Il voto è fissato domani, martedì 26 marzo, e arriva al termine del negoziato seguito al via libera al testo di compromesso sulla nuova disciplina dato dall’aula di Strasburgo lo scorso 12 settembre 2018. A luglio una prima formulazione della riforma era stata bocciata e il testo era tornato in aula a settembre ammorbidito su diversi punti. Arrivato l’ok di Strasburgo, è iniziato un nuovo confronto. Dopo una fase di stallo lo scorso 13 febbraio è stata trovata una intesa tra Parlamento, Commissione e Consiglio dell’Unione europea, consentendo così di arrivare a un nuovo testo, ulteriormente alleggerito rispetto a quello approvato in particolare sugli articoli 11 e 13 su cui si concentra il disaccordo delle parti. Una formulazione che autori ed editori considerano assolutamente equilibrata, ma continua a non convincere i contrari, per diverse ragioni, alla riforma.

 

I pomi della discordia – 1 /L’articolo 11

È l’articolo che stabilisce l’obbligo di prevedere una remunerazione per gli editori da parte delle piattaforme online. La nuova formulazione permette agli editori di negoziare direttamente con le piattaforme online e gli aggregatori di notizie (come Google News) i compensi per la visualizzazione dei loro contenuti sulle piattaforme. Inoltre stando a quanto indicato dalle fonti dell’Unione la normativa non dovrebbe applicarsi a enciclopedie online a scopi non commerciali, come Wikipedia, o piattaforme software open source, come GitHub, mentre le piattaforme start-up saranno soggette a obblighi più leggeri rispetto a quelle più consolidate. Non ricadranno nella direttiva, infine, come invece sembrava dal testo uscito del Parlamento, i cosiddetti snippet, cioè gli estratti con titolo e qualche riga di testo con cui i contenuti vengono indicizzati sui motori di ricerca.
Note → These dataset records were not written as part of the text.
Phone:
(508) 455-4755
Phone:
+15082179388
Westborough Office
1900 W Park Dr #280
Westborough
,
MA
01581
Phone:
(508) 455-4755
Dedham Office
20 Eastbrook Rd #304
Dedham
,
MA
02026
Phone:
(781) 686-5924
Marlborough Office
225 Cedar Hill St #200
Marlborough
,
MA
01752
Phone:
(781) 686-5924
Ma secondo la Wikimedia Foundation tali tutele non sono garantite e sono comunque insufficienti.

 

I pomi della discordia – 2 /L’articolo 13

È forse l’articolo più discusso, in quanto impone alle piattaforme gli upload filter, cioè dei filtri tecnici per impedire la pubblicazione di materiale protetto da diritto d’autore. La direttiva prevede infatti che le piattaforme siano legalmente responsabili per i contenuti condivisi dai loro utenti. La nuova formulazione parla di “massimo impegno” (formulazione meno rigorosa della precedente) a rimuovere tutti i contenuti coperti da copyright e pubblicati senza licenza, ed esclude i meme e le gif, così come le opere satiriche, le parodie o le recensioni. Il problema è che non sarà facile, per un algoritmo, distinguere.

Anche in questo caso la normativa non dovrebbe applicarsi a piattaforme no-profit come Wikipedia o open source, come GitHub, così come tutte le aziende che sono sul mercato da meno di tre anni, hanno un fatturato annuo inferiore ai 10 milioni di euro e non più di 5 milioni di visitatori unici al mese.
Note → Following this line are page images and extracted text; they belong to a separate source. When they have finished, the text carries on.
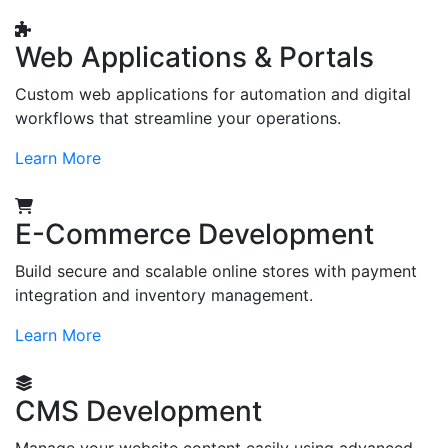
Web Applications & Portals
Custom web applications for automation and digital
workflows that streamline your operations.
Learn More
E-Commerce Development
Build secure and scalable online stores with payment
integration and inventory management.
Learn More
CMS Development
Ma secondo Wikimedia è alto il rischio di una limitazione della libertà di espressione. L’organizzazione guidata da Jimmy Wales teme che “la soluzione proposta dall’Ue finisca per incentivare la completa rimozione dei contenuti, senza tutelare i diritti degli utenti e salvaguardare gli aspetti positivi delle eccezioni al diritto d’autore. Il filtraggio dei contenuti, esplicitamente formulato ma anche imposto dai rischi legali connessi alle responsabilità, attribuirà alle piattaforme il ruolo del principale giudice della “libertà di espressione”.